### Your tasks
[1] In the passage about Gibson's career, rewrite the paragraph beginning "In 1963 Gibson joined the staff of Motown records" as a short bulleted list that keeps its main facts.
[2] Write a continuation of the passage about Gibson's career, starting after its final sentence.

### Extract to read
◆ ◆ ◆
In 1955, Gibson founded the National Association of Radio Announcers for Black DJs. In the 1960s it was renamed  the National Association of Television and Radio Announcers (NATRA). Bringing together disparate elements of Black Appeal Radio under one body placed Gibson at the head of the table, and as the father he declared, "I slapped this baby's bottom and brought it to life!"
 
In 1963 Gibson joined the staff of Motown records as a public-relations (PR) manager. While there, he mentored the Supremes, Marvin Gaye, The Jackson Five, and Stevie Wonder, and as Director of International PR, he often provided their first introductions to the public on stage. In 1969 he moved to STAX records, where he remained until 1972. In 1976 he began publication of a two-sided trade pamphlet called "Mello Yello," about the radio industry.

Gibson recounts in his autobiography, “When we went to get it copied, the man told us he could give us a good deal if we used this goldenrod paper stock, which was a sunshine-yellow. Guess he was overstocked with that color. I didn’t mind because, if nothing else, that wild color would get the newsletter noticed.”
◆ ◆ ◆
Recorded data
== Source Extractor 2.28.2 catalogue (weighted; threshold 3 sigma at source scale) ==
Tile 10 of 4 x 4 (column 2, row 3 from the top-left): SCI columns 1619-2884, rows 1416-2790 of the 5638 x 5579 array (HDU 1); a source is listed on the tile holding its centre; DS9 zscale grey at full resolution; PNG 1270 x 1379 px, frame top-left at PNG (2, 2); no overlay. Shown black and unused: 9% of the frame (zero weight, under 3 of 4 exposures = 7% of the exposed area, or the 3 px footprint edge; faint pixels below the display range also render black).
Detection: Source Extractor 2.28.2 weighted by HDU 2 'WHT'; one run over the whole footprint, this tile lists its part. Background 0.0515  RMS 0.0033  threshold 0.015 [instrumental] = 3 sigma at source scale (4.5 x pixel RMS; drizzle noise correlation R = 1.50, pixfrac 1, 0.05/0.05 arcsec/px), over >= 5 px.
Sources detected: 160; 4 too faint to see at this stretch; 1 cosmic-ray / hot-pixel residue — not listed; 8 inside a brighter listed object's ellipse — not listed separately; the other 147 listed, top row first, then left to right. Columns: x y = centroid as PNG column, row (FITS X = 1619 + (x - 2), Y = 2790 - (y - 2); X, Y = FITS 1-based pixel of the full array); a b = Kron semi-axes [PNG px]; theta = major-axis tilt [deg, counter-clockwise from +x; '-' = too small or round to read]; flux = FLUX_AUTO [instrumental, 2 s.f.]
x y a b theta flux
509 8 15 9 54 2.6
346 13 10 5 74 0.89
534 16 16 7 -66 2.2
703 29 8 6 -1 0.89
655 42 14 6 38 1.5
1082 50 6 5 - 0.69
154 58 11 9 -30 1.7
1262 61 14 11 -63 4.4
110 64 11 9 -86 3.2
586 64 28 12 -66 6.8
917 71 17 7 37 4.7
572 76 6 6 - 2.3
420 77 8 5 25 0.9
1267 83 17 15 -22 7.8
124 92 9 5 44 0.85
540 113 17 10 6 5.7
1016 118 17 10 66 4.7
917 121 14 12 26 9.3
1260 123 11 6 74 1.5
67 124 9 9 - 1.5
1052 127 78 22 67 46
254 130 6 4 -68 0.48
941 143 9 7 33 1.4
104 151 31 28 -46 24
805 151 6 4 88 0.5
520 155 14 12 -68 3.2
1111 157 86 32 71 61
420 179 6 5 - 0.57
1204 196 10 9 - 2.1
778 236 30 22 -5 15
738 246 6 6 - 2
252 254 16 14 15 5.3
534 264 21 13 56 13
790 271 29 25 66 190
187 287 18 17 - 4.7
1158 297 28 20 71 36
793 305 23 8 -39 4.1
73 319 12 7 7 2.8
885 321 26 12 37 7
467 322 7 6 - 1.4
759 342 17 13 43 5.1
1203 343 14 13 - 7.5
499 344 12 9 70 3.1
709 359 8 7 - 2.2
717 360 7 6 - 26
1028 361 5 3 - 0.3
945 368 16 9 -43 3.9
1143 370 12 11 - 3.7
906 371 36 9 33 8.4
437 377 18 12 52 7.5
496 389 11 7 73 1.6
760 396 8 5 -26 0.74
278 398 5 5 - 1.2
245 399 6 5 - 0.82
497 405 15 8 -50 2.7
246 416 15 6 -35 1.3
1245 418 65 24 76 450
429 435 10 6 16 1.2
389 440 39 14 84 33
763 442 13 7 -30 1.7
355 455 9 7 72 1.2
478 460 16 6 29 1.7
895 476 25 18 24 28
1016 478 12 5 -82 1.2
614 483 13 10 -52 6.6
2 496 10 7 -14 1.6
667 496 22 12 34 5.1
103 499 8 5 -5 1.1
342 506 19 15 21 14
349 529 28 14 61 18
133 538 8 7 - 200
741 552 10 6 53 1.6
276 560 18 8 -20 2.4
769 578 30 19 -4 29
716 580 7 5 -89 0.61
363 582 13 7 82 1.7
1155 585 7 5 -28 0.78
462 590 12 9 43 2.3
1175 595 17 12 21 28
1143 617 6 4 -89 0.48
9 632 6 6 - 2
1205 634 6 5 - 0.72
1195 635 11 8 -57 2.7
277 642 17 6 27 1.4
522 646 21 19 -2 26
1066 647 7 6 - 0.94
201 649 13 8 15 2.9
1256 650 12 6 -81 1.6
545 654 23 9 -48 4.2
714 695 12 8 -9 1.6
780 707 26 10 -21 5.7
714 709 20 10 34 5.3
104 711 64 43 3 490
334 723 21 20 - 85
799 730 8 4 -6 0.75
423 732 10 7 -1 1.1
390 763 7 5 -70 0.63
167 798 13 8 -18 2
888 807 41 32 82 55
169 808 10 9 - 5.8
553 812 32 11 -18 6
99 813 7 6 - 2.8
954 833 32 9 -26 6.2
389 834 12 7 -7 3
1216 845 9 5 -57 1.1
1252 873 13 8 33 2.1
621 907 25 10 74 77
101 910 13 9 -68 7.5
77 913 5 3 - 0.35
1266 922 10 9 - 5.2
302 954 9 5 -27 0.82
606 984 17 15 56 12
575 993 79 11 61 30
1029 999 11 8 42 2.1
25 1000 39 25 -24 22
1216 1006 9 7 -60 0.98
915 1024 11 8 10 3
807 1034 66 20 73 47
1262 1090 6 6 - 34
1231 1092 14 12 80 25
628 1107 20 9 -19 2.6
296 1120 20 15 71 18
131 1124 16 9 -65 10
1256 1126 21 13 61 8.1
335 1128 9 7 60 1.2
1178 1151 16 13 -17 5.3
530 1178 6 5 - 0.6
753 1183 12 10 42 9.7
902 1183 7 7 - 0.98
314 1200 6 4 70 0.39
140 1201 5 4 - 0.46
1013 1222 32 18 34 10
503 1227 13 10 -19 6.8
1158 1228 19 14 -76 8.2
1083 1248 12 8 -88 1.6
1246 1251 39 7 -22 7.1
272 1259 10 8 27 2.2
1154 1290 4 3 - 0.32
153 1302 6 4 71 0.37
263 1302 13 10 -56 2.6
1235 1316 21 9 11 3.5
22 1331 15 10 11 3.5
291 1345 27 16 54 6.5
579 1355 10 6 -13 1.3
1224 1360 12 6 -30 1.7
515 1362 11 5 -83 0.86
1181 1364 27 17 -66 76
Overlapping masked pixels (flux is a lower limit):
◆ ◆ ◆
### Final results
[1]
- 1963: Joined Motown Records as a public-relations manager.
- At Motown: Mentored the Supremes, Marvin Gaye, The Jackson Five, and Stevie Wonder. As Director of International PR, he often gave them their first introductions to the public on stage.
- 1969–1972: Worked at STAX Records.
- 1976: Began publishing "Mello Yello," a two-sided trade pamphlet about the radio industry.

[2]
"Jack the Rapper's Mello Yello" is the oldest and largest-circulated Black radio/music trade publication in America. As Gibson recounted, “I think I just called it the same thing I had called it at Stax—“Telling It Like It T-I-S-is!” And, of course, since I was rappin’ my ass off, as usual, I just kept going by “Jack the Rapper.” I did a pick of the week and rated the top singles and albums, but I added something new: I decided to run my own style of editorial pieces about the condition of the Black music industry. If there was somebody to be told on, I was ready and willing to do it. The ending line was always the same: “Stay Black till I get back.”

Family Affair

Gibson figured that he could build a Black music annual convention similar in structure to Billboard Magazine’s yearly confab, although with a different emphasis. The first “Jack the Rapper Family Affair” was scheduled at the Colony Square in Atlanta, Georgia in June 1977. It was set in what Gibson would always refer to as “Martin’s Town.” Major labels such as CBS Records provided sponsorship. There were seminars about radio programming and music production. Parties abounded. And amongst all of that, Minister Louis Farrakhan was one of the seminal Family Affair’s keynote speakers.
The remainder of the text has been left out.